Jarnell Craig, interim executive director of the Marion County Minority Health Coalition, is part of a group of organizations working to spread information about Indianapolis maternal services. Efforts include safe sleep classes, parenting classes, and even lists of black doctors in zip codes with high mortality rates.

But Craig said funding or staffing isn’t the limiting factor to their impact, rather parental approval.

“We think it’s really a lack of understanding,” Craig said. “You can only give them what they are willing to receive, so it just depends on their attitude. Do they hear us and what we tell them?”

Still, Craig believes interest has increased, particularly with the expansion of Saturday classes.

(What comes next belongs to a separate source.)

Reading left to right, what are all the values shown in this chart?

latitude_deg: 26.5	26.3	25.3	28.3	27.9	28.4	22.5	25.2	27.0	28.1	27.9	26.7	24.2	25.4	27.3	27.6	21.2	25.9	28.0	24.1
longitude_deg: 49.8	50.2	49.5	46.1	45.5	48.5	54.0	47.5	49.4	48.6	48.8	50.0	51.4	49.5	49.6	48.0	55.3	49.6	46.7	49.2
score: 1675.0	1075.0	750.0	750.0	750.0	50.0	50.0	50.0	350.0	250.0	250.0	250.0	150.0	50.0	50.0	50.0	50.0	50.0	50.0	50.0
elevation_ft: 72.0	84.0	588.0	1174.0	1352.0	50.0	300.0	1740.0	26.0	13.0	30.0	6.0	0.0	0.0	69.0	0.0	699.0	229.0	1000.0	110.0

The importance of prenatal care

One reason new parents may not get the right prenatal health care during their pregnancy: there simply isn’t one near you.

Another 2022 report, also from the March of Dimes, found that 6.9 million women were impacted by these “maternity care deserts” with little or no access, and almost 500,000 births took place there – a 2% increase compared to the 2020 report.

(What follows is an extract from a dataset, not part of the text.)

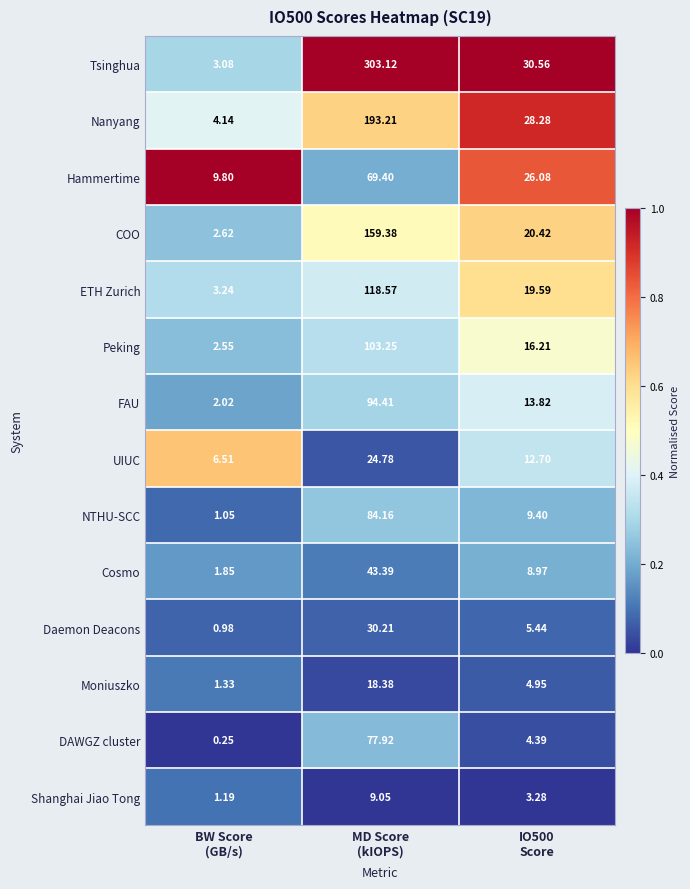

Which series has the widest spread of values?

Tsinghua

“Access to quality maternity care is a critical component to maternal health and positive birth outcomes, especially in the face of an ongoing pandemic,” said Stewart and Dr. Zsakeba Henderson, March of Dimes’ interim chief medical and health officer, in the report. “In the deserts of maternity care, there is a higher risk of poor maternal and infant health.”

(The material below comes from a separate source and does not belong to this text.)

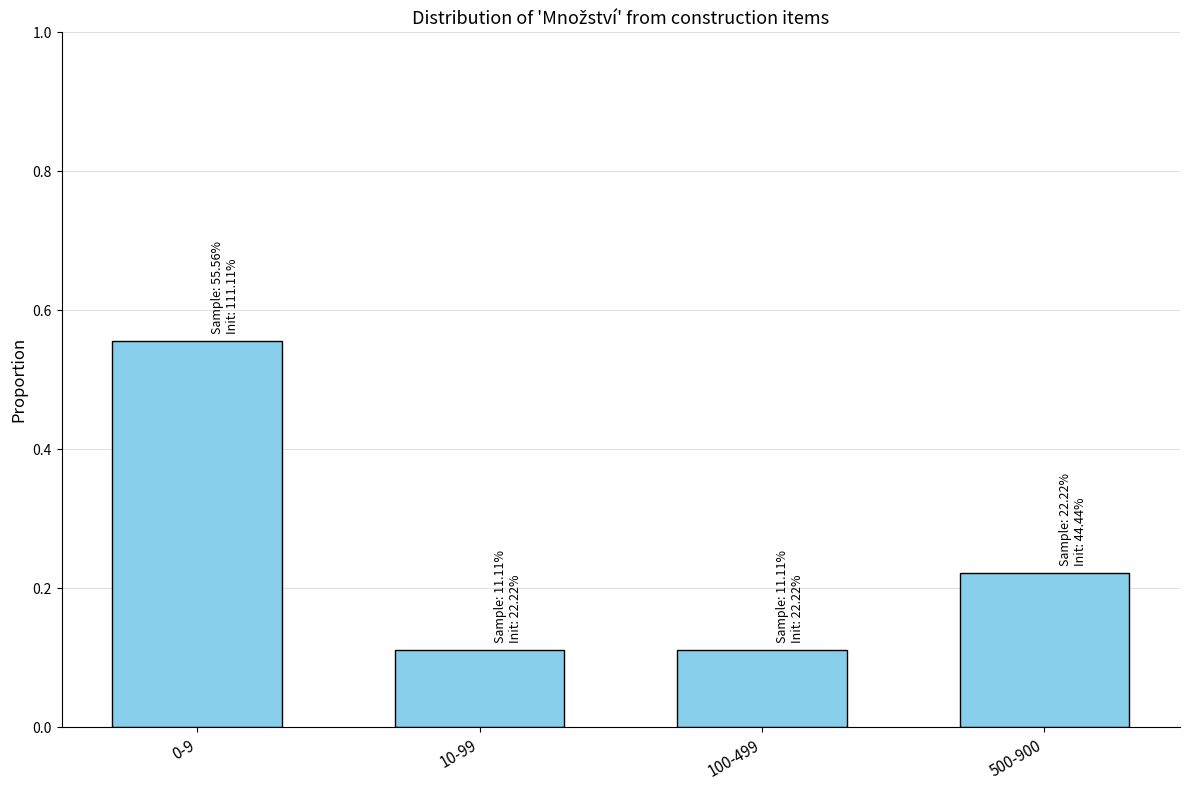

What is the label of the 1st bar from the left?

0-9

On average, an estimated two women die every day due to pregnancy or childbirth complications, and two babies die every hour, the report said.

Although the report doesn’t include a state-by-state breakdown, a chart shows that about half of Indiana’s 92 counties have full access to maternal health care.

Across the country, Black women and Native American women had far less access to quality care. One in five Black women and one in four Native American women did not receive adequate prenatal care, compared to just one in ten white women.

In Indiana, the maternal mortality rate is 93% higher for black women than for white women. In general, educated women are less likely to die during pregnancy or childbirth, but a black woman who graduates from college is still at greater risk than a white woman who has not completed high school.

The Indiana Maternal Mortality Review Committee report earlier this year reported that 92 Hoosier women died in 2020 and that 73 of those deaths were considered preventable. Only half of the women who died in 2020 received prenatal care during their first trimester, while another 15.2% received no prenatal care at all.

Compared to the state’s live births, 69.3% of mothers accessed nursing, leading the committee to conclude that inadequate prenatal care may be a contributing factor to Indiana’s maternal mortality rate.

But these appointments serve another equally important purpose of assessing the health of the expecting child, whether that’s screening for health conditions or analyzing third-trimester movement.

suggested solutions

A program to partially reduce this disparity in access to health care — My Healthy Baby, which finds community partners for pregnant women — was expanded to its 82nd district in Porter County last month. In 2022, it was introduced in 35 counties, including Porter.

The March of Dimes report commended Indiana for expanding Medicaid to 12 months after childbirth for mothers and establishing committees to study maternal and infant health. But the state hasn’t allowed Medicaid to reimburse 90% or more for services performed by certified midwives.

While the state report analyzing the economic cost of preterm birth considered several maternal health interventions, including prescribing the hormone progesterone to expectant mothers, which could reduce preterm births by 20-40%. Other suggestions include establishing group organizations for prenatal care, using home visiting programs, reducing teenage pregnancies, expanding telemedicine, and investing in smoking cessation programs.

“…the cost of perinatal morbidity is staggering – both the financial cost to the state of Indiana and the human, social and emotional cost to its Hoosiers,” concludes the state’s report. “Investments in Indiana-specific research and programs to reduce perinatal morbidity will have rewards well beyond the cost.”